For many people, olive oil is synonymous with Greece. It’s one of the places in the world that are tied inextricably with this tiny seeded fruit.
By Savannah Fortis
Walking through the old hills of Plaka one finds themselves entangled in olive trees. They decorate the landscape beneath the great statue of the goddess Athena in Pedion tou Areos Park in central Athens.
It’s a stereotype that olives are timeless symbols of the Greeks, but that nevertheless holds true. Greece is the world’s third top producer of olive oil, behind only Italy and Spain.
Every year from November to mid-January, families head out into the groves to cash in on their natural bounty of “green gold.”
Last year’s harvest in Greece produced 275,000 tons of olive oil
During the previous year’s harvest Greece produced 275,000 tons of olive oil. The country’s top producing region, Kalamata, lies in the southwestern part of the Peloponnesian peninsula.
In Kyparissia, a town in one of the westernmost parts of this region, 20-year-old Vasilis Liagkos took to the field with his family, just as they have for generations.

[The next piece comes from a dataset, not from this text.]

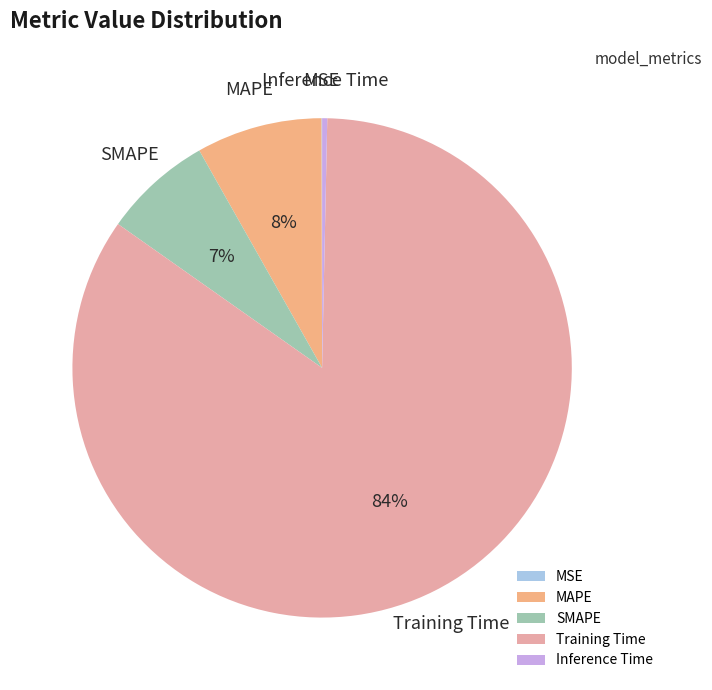

Is the sum of MAPE and SMAPE greater than half?

No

“We are the fourth generation that engages with olive harvesting. I remember myself being involved in the procedure since when I was a kid. Back then my grandpa was in charge of the harvesting. Every year, olive harvesting is a reference point, because that is the time when you know if a whole year’s work will pay off.”
The grueling and tedious work of weeks of standing under the olive trees is often far removed when pouring a delightful “glug” of the green gold into a pan to sauté up a meal or topping off a horiatiki salad.
Because of the physical difficulty of harvesting, most harvesters have transitioned from striking trees with long wooden sticks, as has been done in generations past, to electric machines which graze their way through the branches.
“The last decade, harvesting methods have become more up to date because of the use of new machines. Some years ago, my grandfather used to shake the olives from the tree with just a big piece of wood, no machines involved,” Liagkos says.
“New machines have given us the ability to avoid severe injuries to the trees as well as the olives, which is very important for good quality olive oil. In our area, some olive trees have been in these olive groves for so long that the knowledge of people who have taken care of them over the years passed from generation to generation.”
Annual olive harvest connects Greeks to their past
However, this past year’s harvest was not as bountiful as years prior; many in the region attribute the disruption in the harvest to changes in the climate. “This year was a year with bad yield,” Liagkos explains, “for the reason that the olive trees had been very productive for the last 4 years. Also, bad weather during harvest time threw a good amount of olives to the ground, another thing that contributed to an even lower yield.”
Nonetheless, yet again, year after year local Greek families load tractors with burlap sacks, lay out dozens of tarps, and spend weeks beneath the branches to be showered in olives.
While this is a source of income for the Liagkos family and many others, this annual labor is one of connection to the land, their past, and their people.
Liagkos says “Apart from the economic importance for our family, harvesting is not only a connection with our past, but also a reassurance that the olive oil that reaches our friends’ plates is the best!”